Restate the data below word for word, and let no image into your version.

» DATA TO EXAMINE:
--------------------------------------------------

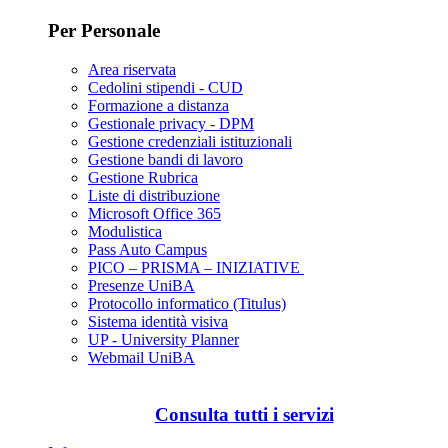
Per Personale
Area riservata
Cedolini stipendi - CUD
Formazione a distanza
Gestionale privacy - DPM
Gestione credenziali istituzionali
Gestione bandi di lavoro
Gestione Rubrica
Liste di distribuzione
Microsoft Office 365
Modulistica
Pass Auto Campus
PICO – PRISMA – INIZIATIVE
Presenze UniBA
Protocollo informatico (Titulus)
Sistema identità visiva
UP - University Planner
Webmail UniBA
Consulta tutti i servizi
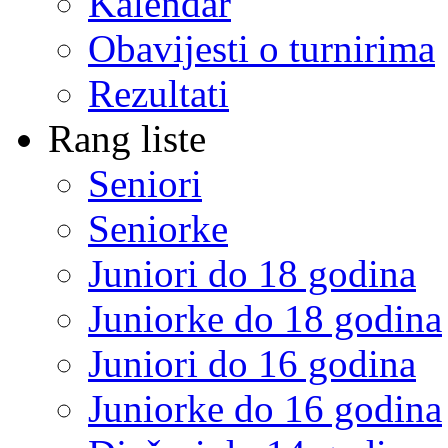
Kalendar
Obavijesti o turnirima
Rezultati
Rang liste
Seniori
Seniorke
Juniori do 18 godina
Juniorke do 18 godina
Juniori do 16 godina
Juniorke do 16 godina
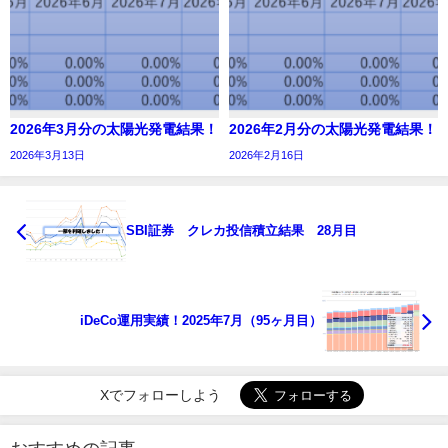
2026年3月分の太陽光発電結果！
2026年2月分の太陽光発電結果！
2026年3月13日
2026年2月16日
SBI証券 クレカ投信積立結果 28月目
iDeCo運用実績！2025年7月（95ヶ月目）
Xでフォローしよう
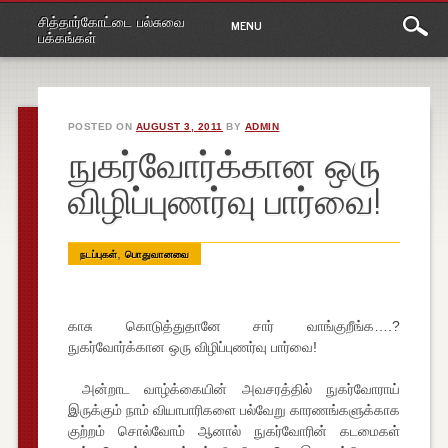
Main
Skip
சித்தார்கோட்டை பல்சுவை
MENU
to
menu
பக்கங்கள்
content
POSTED ON
AUGUST 3, 2011
BY
ADMIN
நுகர்வோர்க்கான ஒரு
விழிப்புணர்வு பார்வை!
,
நடப்புகள்
பொதுவானவை
காசு கொடுத்துதானே சார் வாங்குறீங்க….?
நுகர்வோர்க்கான ஒரு விழிப்புணர்வு பார்வை!
அன்றாட வாழ்க்கையின் அவசரத்தில் நுகர்வோராய்
இருக்கும் நாம் வியாபாரிகளை பல்வேறு காரணங்களுக்காக
குற்றம் சொல்வோம் ஆனால் நுகர்வோரின் கடமைகள்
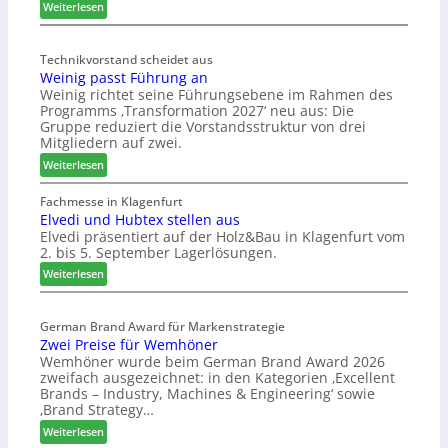
l
:
Weiterlesen
ä
M
d
ö
t
Technikvorstand scheidet aus
b
Weinig passt Führung an
z
e
Weinig richtet seine Führungsebene im Rahmen des
u
l
Programms ‚Transformation 2027‘ neu aus: Die
r
b
Gruppe reduziert die Vorstandsstruktur von drei
H
r
Mitgliedern auf zwei.
a
a
:
Weiterlesen
u
n
W
s
c
e
Fachmesse in Klagenfurt
m
h
Elvedi und Hubtex stellen aus
i
e
e
Elvedi präsentiert auf der Holz&Bau in Klagenfurt vom
n
s
e
2. bis 5. September Lagerlösungen.
i
s
r
g
:
Weiterlesen
e
ö
p
E
r
a
l
t
s
German Brand Award für Markenstrategie
v
e
Zwei Preise für Wemhöner
s
e
r
Wemhöner wurde beim German Brand Award 2026
t
d
t
zweifach ausgezeichnet: in den Kategorien ‚Excellent
F
i
Z
Brands – Industry, Machines & Engineering‘ sowie
ü
u
u
‚Brand Strategy…
h
n
k
:
Weiterlesen
r
d
u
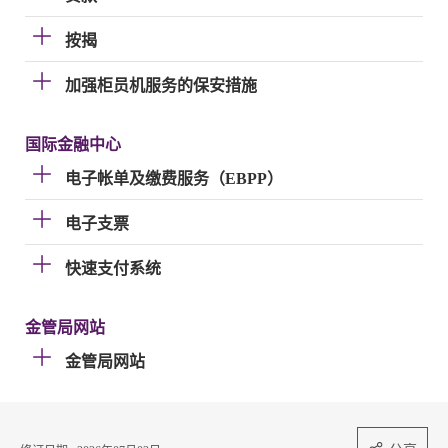
按揭
加强柜员机服务的保安措施
国际金融中心
电子帐单及缴费服务（EBPP）
电子支票
快速支付系统
金管局网站
金管局网站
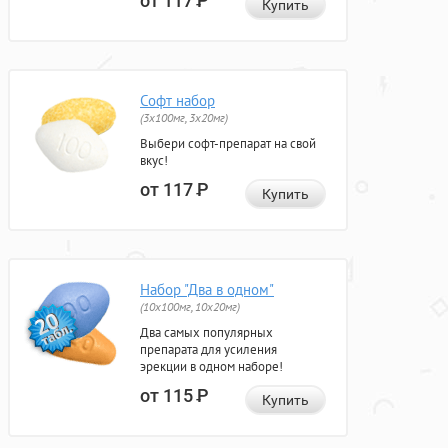
от 117
Р
Купить
Софт набор
(3x100мг, 3x20мг)
Выбери софт-препарат на свой
вкус!
от 117
Р
Купить
Набор "Два в одном"
(10x100мг, 10x20мг)
Два самых популярных
препарата для усиления
эрекции в одном наборе!
от 115
Р
Купить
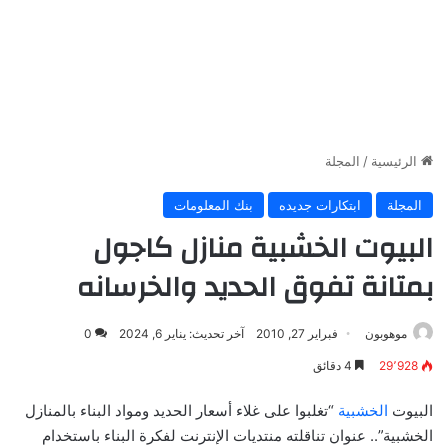
الرئيسية
/
المجلة
المجلة
ابتكارات جديده
بنك المعلومات
البيوت الخشبية منازل كاجول
بمتانة تفوق الحديد والخرسانه
موهوبون
فبراير 27, 2010
آخر تحديث: يناير 6, 2024
0
29٬928
4 دقائق
البيوت
الخشبية
“تغلبوا على غلاء أسعار الحديد ومواد البناء بالمنازل
الخشبية”.. عنوان تناقلته منتديات الإنترنت لفكرة البناء باستخدام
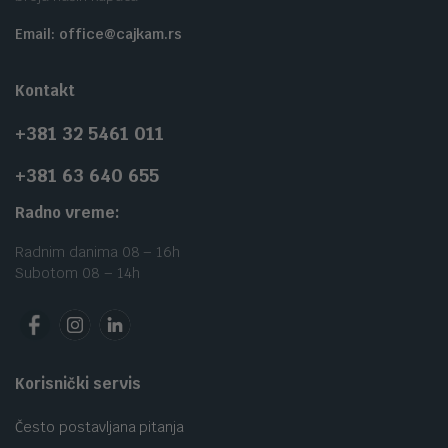
Email: office@cajkam.rs
Kontakt
+381 32 5461 011
+381 63 640 655
Radno vreme:
Radnim danima 08 – 16h
Subotom 08 – 14h
Korisnički servis
Često postavljana pitanja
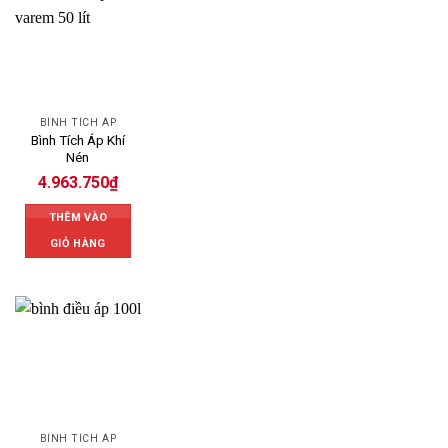
BÌNH TÍCH ÁP
Bình Tích Áp Khí
Nén
4.963.750
₫
THÊM VÀO
GIỎ HÀNG
BÌNH TÍCH ÁP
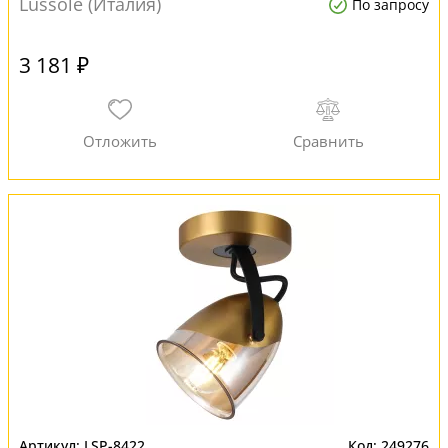
Lussole (Италия)
По запросу
3 181 ₽
LSP-8422
249276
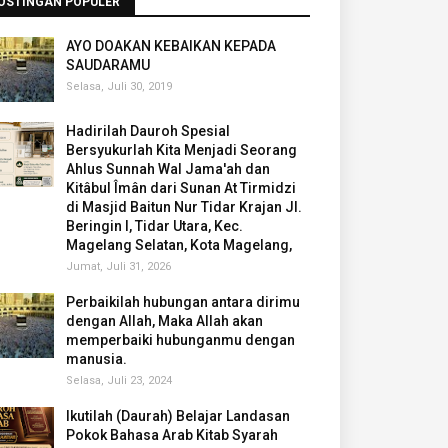
OSTINGAN POPULER
AYO DOAKAN KEBAIKAN KEPADA
SAUDARAMU
Selasa, Juli 30, 2019
Hadirilah Dauroh Spesial
Bersyukurlah Kita Menjadi Seorang
Ahlus Sunnah Wal Jama'ah dan
Kitâbul Îmân dari Sunan At Tirmidzi
di Masjid Baitun Nur Tidar Krajan Jl.
Beringin I, Tidar Utara, Kec.
Magelang Selatan, Kota Magelang,
Jumat, Juli 31, 2026
Perbaikilah hubungan antara dirimu
dengan Allah, Maka Allah akan
memperbaiki hubunganmu dengan
manusia.
Selasa, Juli 23, 2024
Ikutilah (Daurah) Belajar Landasan
Pokok Bahasa Arab Kitab Syarah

--------------------------------------------------

» ANSWER SPACE:
Per Personale
Area riservata
Cedolini stipendi - CUD
Formazione a distanza
Gestionale privacy - DPM
Gestione credenziali istituzionali
Gestione bandi di lavoro
Gestione Rubrica
Liste di distribuzione
Microsoft Office 365
Modulistica
Pass Auto Campus
PICO – PRISMA – INIZIATIVE
Presenze UniBA
Protocollo informatico (Titulus)
Sistema identità visiva
UP - University Planner
Webmail UniBA
Consulta tutti i servizi
Kalendar
Obavijesti o turnirima
Rezultati
Rang liste
Seniori
Seniorke
Juniori do 18 godina
Juniorke do 18 godina
Juniori do 16 godina
Juniorke do 16 godina
2026年3月分の太陽光発電結果！
2026年2月分の太陽光発電結果！
2026年3月13日
2026年2月16日
SBI証券 クレカ投信積立結果 28月目
iDeCo運用実績！2025年7月（95ヶ月目）
Xでフォローしよう
Main
Skip
சித்தார்கோட்டை பல்சுவை
MENU
to
menu
பக்கங்கள்
content
POSTED ON
AUGUST 3, 2011
BY
ADMIN
நுகர்வோர்க்கான ஒரு
விழிப்புணர்வு பார்வை!
,
நடப்புகள்
பொதுவானவை
காசு கொடுத்துதானே சார் வாங்குறீங்க….?
நுகர்வோர்க்கான ஒரு விழிப்புணர்வு பார்வை!
அன்றாட வாழ்க்கையின் அவசரத்தில் நுகர்வோராய்
இருக்கும் நாம் வியாபாரிகளை பல்வேறு காரணங்களுக்காக
குற்றம் சொல்வோம் ஆனால் நுகர்வோரின் கடமைகள்
l
:
Weiterlesen
ä
M
d
ö
t
Technikvorstand scheidet aus
b
Weinig passt Führung an
z
e
Weinig richtet seine Führungsebene im Rahmen des
u
l
Programms ‚Transformation 2027‘ neu aus: Die
r
b
Gruppe reduziert die Vorstandsstruktur von drei
H
r
Mitgliedern auf zwei.
a
a
:
Weiterlesen
u
n
W
s
c
e
Fachmesse in Klagenfurt
m
h
Elvedi und Hubtex stellen aus
i
e
e
Elvedi präsentiert auf der Holz&Bau in Klagenfurt vom
n
s
e
2. bis 5. September Lagerlösungen.
i
s
r
g
:
Weiterlesen
e
ö
p
E
r
a
l
t
s
German Brand Award für Markenstrategie
v
e
Zwei Preise für Wemhöner
s
e
r
Wemhöner wurde beim German Brand Award 2026
t
d
t
zweifach ausgezeichnet: in den Kategorien ‚Excellent
F
i
Z
Brands – Industry, Machines & Engineering‘ sowie
ü
u
u
‚Brand Strategy…
h
n
k
:
Weiterlesen
r
d
u
按揭
加强柜员机服务的保安措施
国际金融中心
电子帐单及缴费服务（EBPP）
电子支票
快速支付系统
金管局网站
金管局网站
от 117
Р
Купить
Софт набор
(3x100мг, 3x20мг)
Выбери софт-препарат на свой
вкус!
от 117
Р
Купить
Набор "Два в одном"
(10x100мг, 10x20мг)
Два самых популярных
препарата для усиления
эрекции в одном наборе!
от 115
Р
Купить
الرئيسية
/
المجلة
المجلة
ابتكارات جديده
بنك المعلومات
البيوت الخشبية منازل كاجول
بمتانة تفوق الحديد والخرسانه
موهوبون
فبراير 27, 2010
آخر تحديث: يناير 6, 2024
0
29٬928
4 دقائق
البيوت
الخشبية
“تغلبوا على غلاء أسعار الحديد ومواد البناء بالمنازل
الخشبية”.. عنوان تناقلته منتديات الإنترنت لفكرة البناء باستخدام
Email: office@cajkam.rs
Kontakt
+381 32 5461 011
+381 63 640 655
Radno vreme:
Radnim danima 08 – 16h
Subotom 08 – 14h
Korisnički servis
Često postavljana pitanja
BÌNH TÍCH ÁP
Bình Tích Áp Khí
Nén
4.963.750
₫
THÊM VÀO
GIỎ HÀNG
BÌNH TÍCH ÁP
Lussole (Италия)
По запросу
3 181 ₽
LSP-8422
249276
OSTINGAN POPULER
AYO DOAKAN KEBAIKAN KEPADA
SAUDARAMU
Selasa, Juli 30, 2019
Hadirilah Dauroh Spesial
Bersyukurlah Kita Menjadi Seorang
Ahlus Sunnah Wal Jama'ah dan
Kitâbul Îmân dari Sunan At Tirmidzi
di Masjid Baitun Nur Tidar Krajan Jl.
Beringin I, Tidar Utara, Kec.
Magelang Selatan, Kota Magelang,
Jumat, Juli 31, 2026
Perbaikilah hubungan antara dirimu
dengan Allah, Maka Allah akan
memperbaiki hubunganmu dengan
manusia.
Selasa, Juli 23, 2024
Ikutilah (Daurah) Belajar Landasan
Pokok Bahasa Arab Kitab Syarah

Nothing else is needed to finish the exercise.